Mr. Pabst, who lived in Terrell at the time, testified that he was at the home on the night of the slaying only because Mr. Chabot forced him to go with him to collect a drug debt.
He pleaded guilty to a misdemeanor theft charge for taking items from Ms. Crosby’s home and was sentenced to 30 days in jail.
During the investigation, Mr. Pabst passed two polygraph tests, the results indicating that he didn’t take part in the slaying. At Mr. Chabot’s trial, Mr. Pabst testified that he was in another room when Mr. Chabot raped and killed Ms. Crosby.
The state argued that Mr. Chabot was angry about the poor quality of $450 worth of methamphetamine he had bought from Doug Graham, Ms. Crosby’s husband, five days before her death, according to the Innocence Project.
Mr.
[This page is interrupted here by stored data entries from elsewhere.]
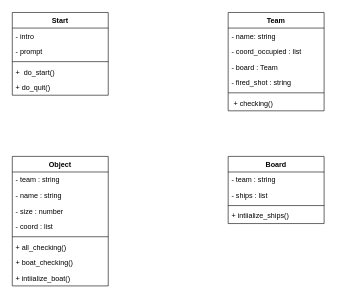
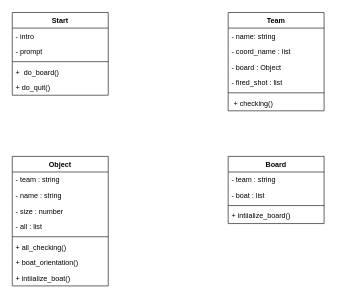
  <mxCell id="0" />
  <mxCell id="1" parent="0" />
  <mxCell id="2" value="Start" style="swimlane;fontStyle=1;align=center;verticalAlign=top;childLayout=stackLayout;horizontal=1;startSize=26;horizontalStack=0;resizeParent=1;resizeParentMax=0;resizeLast=0;collapsible=1;marginBottom=0;labelBackgroundColor=none;strokeColor=default;fillColor=none;" parent="1" vertex="1"><mxGeometry x="20" y="20" width="160" height="138" as="geometry"><mxRectangle x="230" y="80" width="70" height="30" as="alternateBounds" /></mxGeometry></mxCell>
  <mxCell id="3" value="- intro&#10;" style="text;strokeColor=none;fillColor=none;align=left;verticalAlign=top;spacingLeft=4;spacingRight=4;overflow=hidden;rotatable=0;points=[[0,0.5],[1,0.5]];portConstraint=eastwest;labelBackgroundColor=none;" parent="2" vertex="1"><mxGeometry y="26" width="160" height="26" as="geometry" /></mxCell>
  <mxCell id="4" value="- prompt " style="text;strokeColor=none;fillColor=none;align=left;verticalAlign=top;spacingLeft=4;spacingRight=4;overflow=hidden;rotatable=0;points=[[0,0.5],[1,0.5]];portConstraint=eastwest;labelBackgroundColor=none;" parent="2" vertex="1"><mxGeometry y="52" width="160" height="26" as="geometry" /></mxCell>
  <mxCell id="5" value="" style="line;strokeWidth=1;fillColor=none;align=left;verticalAlign=middle;spacingTop=-1;spacingLeft=3;spacingRight=3;rotatable=0;labelPosition=right;points=[];portConstraint=eastwest;strokeColor=inherit;labelBackgroundColor=none;" parent="2" vertex="1"><mxGeometry y="78" width="160" height="8" as="geometry" /></mxCell>
- <mxCell id="6" value="+  do_start()" style="text;strokeColor=none;fillColor=none;align=left;verticalAlign=top;spacingLeft=4;spacingRight=4;overflow=hidden;rotatable=0;points=[[0,0.5],[1,0.5]];portConstraint=eastwest;labelBackgroundColor=none;" parent="2" vertex="1"><mxGeometry y="86" width="160" height="26" as="geometry" /></mxCell>
+ <mxCell id="6" value="+  do_board()" style="text;strokeColor=none;fillColor=none;align=left;verticalAlign=top;spacingLeft=4;spacingRight=4;overflow=hidden;rotatable=0;points=[[0,0.5],[1,0.5]];portConstraint=eastwest;labelBackgroundColor=none;" parent="2" vertex="1"><mxGeometry y="86" width="160" height="26" as="geometry" /></mxCell>
  <mxCell id="7" value="+ do_quit()" style="text;strokeColor=none;fillColor=none;align=left;verticalAlign=top;spacingLeft=4;spacingRight=4;overflow=hidden;rotatable=0;points=[[0,0.5],[1,0.5]];portConstraint=eastwest;labelBackgroundColor=none;" parent="2" vertex="1"><mxGeometry y="112" width="160" height="26" as="geometry" /></mxCell>
  <mxCell id="8" value="Object" style="swimlane;fontStyle=1;align=center;verticalAlign=top;childLayout=stackLayout;horizontal=1;startSize=26;horizontalStack=0;resizeParent=1;resizeParentMax=0;resizeLast=0;collapsible=1;marginBottom=0;labelBackgroundColor=none;strokeColor=default;fillColor=none;" parent="1" vertex="1"><mxGeometry x="20" y="260" width="160" height="216" as="geometry" /></mxCell>
  <mxCell id="9" value="- team : string" style="text;strokeColor=none;fillColor=none;align=left;verticalAlign=top;spacingLeft=4;spacingRight=4;overflow=hidden;rotatable=0;points=[[0,0.5],[1,0.5]];portConstraint=eastwest;labelBackgroundColor=none;" parent="8" vertex="1"><mxGeometry y="26" width="160" height="26" as="geometry" /></mxCell>
  <mxCell id="10" value="- name : string" style="text;strokeColor=none;fillColor=none;align=left;verticalAlign=top;spacingLeft=4;spacingRight=4;overflow=hidden;rotatable=0;points=[[0,0.5],[1,0.5]];portConstraint=eastwest;labelBackgroundColor=none;" parent="8" vertex="1"><mxGeometry y="52" width="160" height="26" as="geometry" /></mxCell>
  <mxCell id="11" value="- size : number" style="text;strokeColor=none;fillColor=none;align=left;verticalAlign=top;spacingLeft=4;spacingRight=4;overflow=hidden;rotatable=0;points=[[0,0.5],[1,0.5]];portConstraint=eastwest;labelBackgroundColor=none;" parent="8" vertex="1"><mxGeometry y="78" width="160" height="26" as="geometry" /></mxCell>
- <mxCell id="12" value="- coord : list" style="text;strokeColor=none;fillColor=none;align=left;verticalAlign=top;spacingLeft=4;spacingRight=4;overflow=hidden;rotatable=0;points=[[0,0.5],[1,0.5]];portConstraint=eastwest;labelBackgroundColor=none;" parent="8" vertex="1"><mxGeometry y="104" width="160" height="26" as="geometry" /></mxCell>
+ <mxCell id="12" value="- all : list" style="text;strokeColor=none;fillColor=none;align=left;verticalAlign=top;spacingLeft=4;spacingRight=4;overflow=hidden;rotatable=0;points=[[0,0.5],[1,0.5]];portConstraint=eastwest;labelBackgroundColor=none;" parent="8" vertex="1"><mxGeometry y="104" width="160" height="26" as="geometry" /></mxCell>
  <mxCell id="13" value="" style="line;strokeWidth=1;fillColor=none;align=left;verticalAlign=middle;spacingTop=-1;spacingLeft=3;spacingRight=3;rotatable=0;labelPosition=right;points=[];portConstraint=eastwest;strokeColor=inherit;labelBackgroundColor=none;" parent="8" vertex="1"><mxGeometry y="130" width="160" height="8" as="geometry" /></mxCell>
  <mxCell id="14" value="+ all_checking()" style="text;strokeColor=none;fillColor=none;align=left;verticalAlign=top;spacingLeft=4;spacingRight=4;overflow=hidden;rotatable=0;points=[[0,0.5],[1,0.5]];portConstraint=eastwest;labelBackgroundColor=none;" parent="8" vertex="1"><mxGeometry y="138" width="160" height="26" as="geometry" /></mxCell>
- <mxCell id="15" value="+ boat_checking()" style="text;strokeColor=none;fillColor=none;align=left;verticalAlign=top;spacingLeft=4;spacingRight=4;overflow=hidden;rotatable=0;points=[[0,0.5],[1,0.5]];portConstraint=eastwest;labelBackgroundColor=none;" parent="8" vertex="1"><mxGeometry y="164" width="160" height="26" as="geometry" /></mxCell>
+ <mxCell id="15" value="+ boat_orientation()" style="text;strokeColor=none;fillColor=none;align=left;verticalAlign=top;spacingLeft=4;spacingRight=4;overflow=hidden;rotatable=0;points=[[0,0.5],[1,0.5]];portConstraint=eastwest;labelBackgroundColor=none;" parent="8" vertex="1"><mxGeometry y="164" width="160" height="26" as="geometry" /></mxCell>
  <mxCell id="16" value="+ intiialize_boat()" style="text;strokeColor=none;fillColor=none;align=left;verticalAlign=top;spacingLeft=4;spacingRight=4;overflow=hidden;rotatable=0;points=[[0,0.5],[1,0.5]];portConstraint=eastwest;labelBackgroundColor=none;" parent="8" vertex="1"><mxGeometry y="190" width="160" height="26" as="geometry" /></mxCell>
  <mxCell id="17" value="Team&#10;" style="swimlane;fontStyle=1;align=center;verticalAlign=top;childLayout=stackLayout;horizontal=1;startSize=26;horizontalStack=0;resizeParent=1;resizeParentMax=0;resizeLast=0;collapsible=1;marginBottom=0;labelBackgroundColor=none;strokeColor=default;fillColor=none;" parent="1" vertex="1"><mxGeometry x="380" y="20" width="160" height="164" as="geometry" /></mxCell>
  <mxCell id="18" value="- name: string" style="text;strokeColor=none;fillColor=none;align=left;verticalAlign=top;spacingLeft=4;spacingRight=4;overflow=hidden;rotatable=0;points=[[0,0.5],[1,0.5]];portConstraint=eastwest;labelBackgroundColor=none;" parent="17" vertex="1"><mxGeometry y="26" width="160" height="26" as="geometry" /></mxCell>
- <mxCell id="19" value="- coord_occupied : list" style="text;strokeColor=none;fillColor=none;align=left;verticalAlign=top;spacingLeft=4;spacingRight=4;overflow=hidden;rotatable=0;points=[[0,0.5],[1,0.5]];portConstraint=eastwest;labelBackgroundColor=none;" parent="17" vertex="1"><mxGeometry y="52" width="160" height="26" as="geometry" /></mxCell>
- <mxCell id="20" value="- board : Team" style="text;strokeColor=none;fillColor=none;align=left;verticalAlign=top;spacingLeft=4;spacingRight=4;overflow=hidden;rotatable=0;points=[[0,0.5],[1,0.5]];portConstraint=eastwest;labelBackgroundColor=none;" parent="17" vertex="1"><mxGeometry y="78" width="160" height="26" as="geometry" /></mxCell>
- <mxCell id="21" value="- fired_shot : string" style="text;strokeColor=none;fillColor=none;align=left;verticalAlign=top;spacingLeft=4;spacingRight=4;overflow=hidden;rotatable=0;points=[[0,0.5],[1,0.5]];portConstraint=eastwest;labelBackgroundColor=none;" parent="17" vertex="1"><mxGeometry y="104" width="160" height="26" as="geometry" /></mxCell>
+ <mxCell id="19" value="- coord_name : list" style="text;strokeColor=none;fillColor=none;align=left;verticalAlign=top;spacingLeft=4;spacingRight=4;overflow=hidden;rotatable=0;points=[[0,0.5],[1,0.5]];portConstraint=eastwest;labelBackgroundColor=none;" parent="17" vertex="1"><mxGeometry y="52" width="160" height="26" as="geometry" /></mxCell>
+ <mxCell id="20" value="- board : Object" style="text;strokeColor=none;fillColor=none;align=left;verticalAlign=top;spacingLeft=4;spacingRight=4;overflow=hidden;rotatable=0;points=[[0,0.5],[1,0.5]];portConstraint=eastwest;labelBackgroundColor=none;" parent="17" vertex="1"><mxGeometry y="78" width="160" height="26" as="geometry" /></mxCell>
+ <mxCell id="21" value="- fired_shot : list" style="text;strokeColor=none;fillColor=none;align=left;verticalAlign=top;spacingLeft=4;spacingRight=4;overflow=hidden;rotatable=0;points=[[0,0.5],[1,0.5]];portConstraint=eastwest;labelBackgroundColor=none;" parent="17" vertex="1"><mxGeometry y="104" width="160" height="26" as="geometry" /></mxCell>
  <mxCell id="22" value="" style="line;strokeWidth=1;fillColor=none;align=left;verticalAlign=middle;spacingTop=-1;spacingLeft=3;spacingRight=3;rotatable=0;labelPosition=right;points=[];portConstraint=eastwest;strokeColor=inherit;labelBackgroundColor=none;" parent="17" vertex="1"><mxGeometry y="130" width="160" height="8" as="geometry" /></mxCell>
  <mxCell id="23" value=" + checking()" style="text;strokeColor=none;fillColor=none;align=left;verticalAlign=top;spacingLeft=4;spacingRight=4;overflow=hidden;rotatable=0;points=[[0,0.5],[1,0.5]];portConstraint=eastwest;labelBackgroundColor=none;" parent="17" vertex="1"><mxGeometry y="138" width="160" height="26" as="geometry" /></mxCell>
  <mxCell id="24" value="Board" style="swimlane;fontStyle=1;align=center;verticalAlign=top;childLayout=stackLayout;horizontal=1;startSize=26;horizontalStack=0;resizeParent=1;resizeParentMax=0;resizeLast=0;collapsible=1;marginBottom=0;labelBackgroundColor=none;strokeColor=default;fillColor=none;" parent="1" vertex="1"><mxGeometry x="380" y="260" width="160" height="112" as="geometry" /></mxCell>
  <mxCell id="25" value="- team : string" style="text;strokeColor=none;fillColor=none;align=left;verticalAlign=top;spacingLeft=4;spacingRight=4;overflow=hidden;rotatable=0;points=[[0,0.5],[1,0.5]];portConstraint=eastwest;labelBackgroundColor=none;" parent="24" vertex="1"><mxGeometry y="26" width="160" height="26" as="geometry" /></mxCell>
- <mxCell id="26" value="- ships : list" style="text;strokeColor=none;fillColor=none;align=left;verticalAlign=top;spacingLeft=4;spacingRight=4;overflow=hidden;rotatable=0;points=[[0,0.5],[1,0.5]];portConstraint=eastwest;labelBackgroundColor=none;" parent="24" vertex="1"><mxGeometry y="52" width="160" height="26" as="geometry" /></mxCell>
+ <mxCell id="26" value="- boat : list" style="text;strokeColor=none;fillColor=none;align=left;verticalAlign=top;spacingLeft=4;spacingRight=4;overflow=hidden;rotatable=0;points=[[0,0.5],[1,0.5]];portConstraint=eastwest;labelBackgroundColor=none;" parent="24" vertex="1"><mxGeometry y="52" width="160" height="26" as="geometry" /></mxCell>
  <mxCell id="27" value="" style="line;strokeWidth=1;fillColor=none;align=left;verticalAlign=middle;spacingTop=-1;spacingLeft=3;spacingRight=3;rotatable=0;labelPosition=right;points=[];portConstraint=eastwest;strokeColor=inherit;labelBackgroundColor=none;" parent="24" vertex="1"><mxGeometry y="78" width="160" height="8" as="geometry" /></mxCell>
- <mxCell id="28" value="+ intiialize_ships()" style="text;strokeColor=none;fillColor=none;align=left;verticalAlign=top;spacingLeft=4;spacingRight=4;overflow=hidden;rotatable=0;points=[[0,0.5],[1,0.5]];portConstraint=eastwest;labelBackgroundColor=none;" parent="24" vertex="1"><mxGeometry y="86" width="160" height="26" as="geometry" /></mxCell>
+ <mxCell id="28" value="+ intiialize_board()" style="text;strokeColor=none;fillColor=none;align=left;verticalAlign=top;spacingLeft=4;spacingRight=4;overflow=hidden;rotatable=0;points=[[0,0.5],[1,0.5]];portConstraint=eastwest;labelBackgroundColor=none;" parent="24" vertex="1"><mxGeometry y="86" width="160" height="26" as="geometry" /></mxCell>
Graham, who could not be reached for comment, testified at the trial that he had offered to buy back the drugs but that Mr. Chabot refused, according to the Innocence Project.
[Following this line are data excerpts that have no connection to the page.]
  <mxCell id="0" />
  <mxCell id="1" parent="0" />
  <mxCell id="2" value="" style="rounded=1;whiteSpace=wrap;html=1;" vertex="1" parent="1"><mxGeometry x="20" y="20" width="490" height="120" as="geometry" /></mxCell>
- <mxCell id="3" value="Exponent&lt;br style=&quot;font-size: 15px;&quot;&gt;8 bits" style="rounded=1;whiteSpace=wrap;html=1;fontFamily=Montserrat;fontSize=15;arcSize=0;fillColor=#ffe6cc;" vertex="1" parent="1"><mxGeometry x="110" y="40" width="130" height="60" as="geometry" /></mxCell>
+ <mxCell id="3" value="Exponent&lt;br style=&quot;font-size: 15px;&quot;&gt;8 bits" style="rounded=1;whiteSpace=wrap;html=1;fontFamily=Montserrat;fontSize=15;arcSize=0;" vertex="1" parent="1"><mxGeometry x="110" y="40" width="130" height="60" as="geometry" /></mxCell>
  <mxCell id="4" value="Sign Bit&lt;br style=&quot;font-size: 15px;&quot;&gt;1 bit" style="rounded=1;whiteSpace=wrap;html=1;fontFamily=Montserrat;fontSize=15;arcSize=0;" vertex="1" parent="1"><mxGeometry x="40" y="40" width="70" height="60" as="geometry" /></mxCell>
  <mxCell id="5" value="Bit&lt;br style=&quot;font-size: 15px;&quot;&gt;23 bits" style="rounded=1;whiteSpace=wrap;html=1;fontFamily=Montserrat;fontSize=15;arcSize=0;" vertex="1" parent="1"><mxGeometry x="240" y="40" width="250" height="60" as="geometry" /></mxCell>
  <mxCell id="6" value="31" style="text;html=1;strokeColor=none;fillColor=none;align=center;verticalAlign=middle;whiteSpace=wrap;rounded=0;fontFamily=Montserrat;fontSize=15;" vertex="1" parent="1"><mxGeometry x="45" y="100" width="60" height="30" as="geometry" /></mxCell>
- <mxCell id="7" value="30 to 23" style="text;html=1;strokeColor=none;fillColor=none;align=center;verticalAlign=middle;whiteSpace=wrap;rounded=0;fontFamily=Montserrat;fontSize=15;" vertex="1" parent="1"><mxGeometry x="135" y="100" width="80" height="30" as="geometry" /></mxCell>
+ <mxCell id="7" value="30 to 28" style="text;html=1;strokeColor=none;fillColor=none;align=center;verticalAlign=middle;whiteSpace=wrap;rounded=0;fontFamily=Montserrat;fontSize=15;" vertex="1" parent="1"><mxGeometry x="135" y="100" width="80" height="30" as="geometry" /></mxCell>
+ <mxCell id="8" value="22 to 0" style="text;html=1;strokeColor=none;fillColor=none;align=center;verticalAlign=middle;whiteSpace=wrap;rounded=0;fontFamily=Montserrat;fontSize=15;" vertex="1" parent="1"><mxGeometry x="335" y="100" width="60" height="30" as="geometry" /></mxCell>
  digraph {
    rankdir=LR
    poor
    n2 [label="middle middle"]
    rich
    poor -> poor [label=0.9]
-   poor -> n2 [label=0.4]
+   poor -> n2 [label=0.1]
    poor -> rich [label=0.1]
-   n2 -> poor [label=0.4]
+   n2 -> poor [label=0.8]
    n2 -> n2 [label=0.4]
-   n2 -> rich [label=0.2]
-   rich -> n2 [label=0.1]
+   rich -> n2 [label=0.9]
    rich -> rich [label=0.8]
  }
Mr. Chabot testified at his trial that he wasn’t angry enough to kill Ms. Crosby.
The gun used in the crime did belong to Mr. Chabot, but Mr. Watkins said Mr. Chabot had lent it to Mr. Pabst, who returned it after the slaying.
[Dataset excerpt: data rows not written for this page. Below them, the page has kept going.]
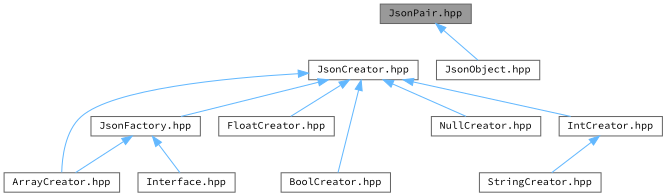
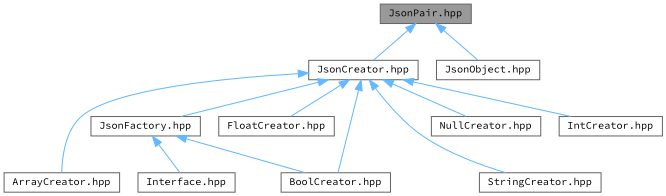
  digraph {
    fontname="Source Code Pro"
    node [color=grey40 fillcolor=white fontname="Source Code Pro" fontsize=10 shape=box style=filled]
    edge [color=steelblue1 dir=back fontname="Source Code Pro" fontsize=10 labelfontname=Helvetica labelfontsize=10 style=solid]
    n1 [color=gray40 fillcolor=grey60 fontcolor=black height=0.2 label="JsonPair.hpp" width=0.4]
    n2 [height=0.2 label="JsonCreator.hpp" width=0.4]
    n3 [height=0.2 label="JsonObject.hpp" width=0.4]
    n4 [height=0.2 label="ArrayCreator.hpp" width=0.4]
    n5 [height=0.2 label="BoolCreator.hpp" width=0.4]
    n6 [height=0.2 label="FloatCreator.hpp" width=0.4]
    n7 [height=0.2 label="IntCreator.hpp" width=0.4]
    n8 [height=0.2 label="JsonFactory.hpp" width=0.4]
    n9 [height=0.2 label="NullCreator.hpp" width=0.4]
    n10 [height=0.2 label="StringCreator.hpp" width=0.4]
    n11 [height=0.2 label="Interface.hpp" width=0.4]
+   n1 -> n2
    n1 -> n3
    n2 -> n4
    n2 -> n5
    n2 -> n6
    n2 -> n7
    n2 -> n8
    n2 -> n9
-   n7 -> n10
-   n8 -> n4
+   n2 -> n10
+   n8 -> n5
    n8 -> n11
  }
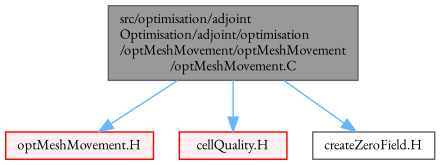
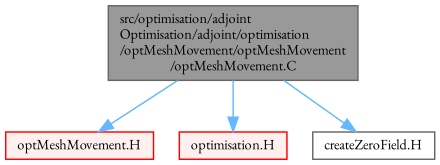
  digraph {
    fontname="EB Garamond"
    node [color=red fillcolor="#FFF0F0" fontname="EB Garamond" fontsize=10 shape=box style=filled]
    edge [color=steelblue1 fontname="EB Garamond" fontsize=10 labelfontname=Helvetica labelfontsize=10 style=solid]
    n1 [color=gray40 fillcolor=grey60 fontcolor=black height=0.2 label="src/optimisation/adjoint\lOptimisation/adjoint/optimisation\l/optMeshMovement/optMeshMovement\l/optMeshMovement.C" width=0.4]
    n2 [height=0.2 label="optMeshMovement.H" width=0.4]
-   n3 [height=0.2 label="cellQuality.H" width=0.4]
+   n3 [height=0.2 label="optimisation.H" width=0.4]
    n4 [color=grey40 fillcolor=white height=0.2 label="createZeroField.H" width=0.4]
    n1 -> n2
    n1 -> n3
    n1 -> n4
  }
Former state District Judge Janice Warder was the original prosecutor in the case. She could not be reached for comment.
Mr. Watkins said prosecutors are looking into possible wrongdoing by the district attorney’s office.
Ms. Morrison said that at previous court hearings in the 1990s another attorney for Mr. Chabot looked into whether prosecutors made a deal with Mr. Pabst for his testimony even though he told the jury they had not. Ms. Morrison said that nothing came of those hearings but that she believes the district attorney’s office is looking into the issue again.
Mr. Pabst declined to be interviewed at the Dallas County Jail, where he is being held in lieu of $500,000 bail.
The district attorney’s office said DNA linked Mr. Pabst to the crime in June.
Mr. Pabst pleaded guilty to two DWI charges and resisting arrest in the 1980s. No criminal record was found for him in Ohio, where he lived immediately before his arrest.
Mr. Pabst was arrested at a bar near Geneva, Ohio, which is not far from Cleveland, said George Espinoza, an investigator at the district attorney’s office.
Mr. Watkins said Mr. Pabst’s arrest shows that DNA can help solve old cases and free those who are wrongly convicted. Dallas County has recorded 13 DNA exonerations since 2001, the most of any U.S. county.
“This is just another example of what DNA can do for this county,” Mr. Watkins said.
The district attorney’s office has not been able to find Ms. Crosby’s family.
“I don’t think they’re around anymore,” Mr. Watkins said. “We’re just doing justice for her.”CASE UPDATE
What happened: The Dallas County district attorney’s office has announced it will investigate whether prosecutors believe Clay Chabot was unfairly convicted of raping and killing a Garland woman in 1986.
What’s next: The Innocence Project, a nonprofit legal group, plans to ask a judge to vacate Mr. Chabot’s conviction based on new DNA evidence. The district attorney’s office could oppose this or join the group in its request. If the conviction is vacated, the district attorney’s office must decide whether to try Mr. Chabot again. If the conviction stands, Mr. Chabot will serve out his sentence.
The example of Gerald Pabst underscores the folly of relying upon polygraph chart readings to “clear” suspects. Polygraph “testing” has no scientific basis and is easily fooled through the use of simple countermeasures that polygraphers have no demonstrated ability to detect.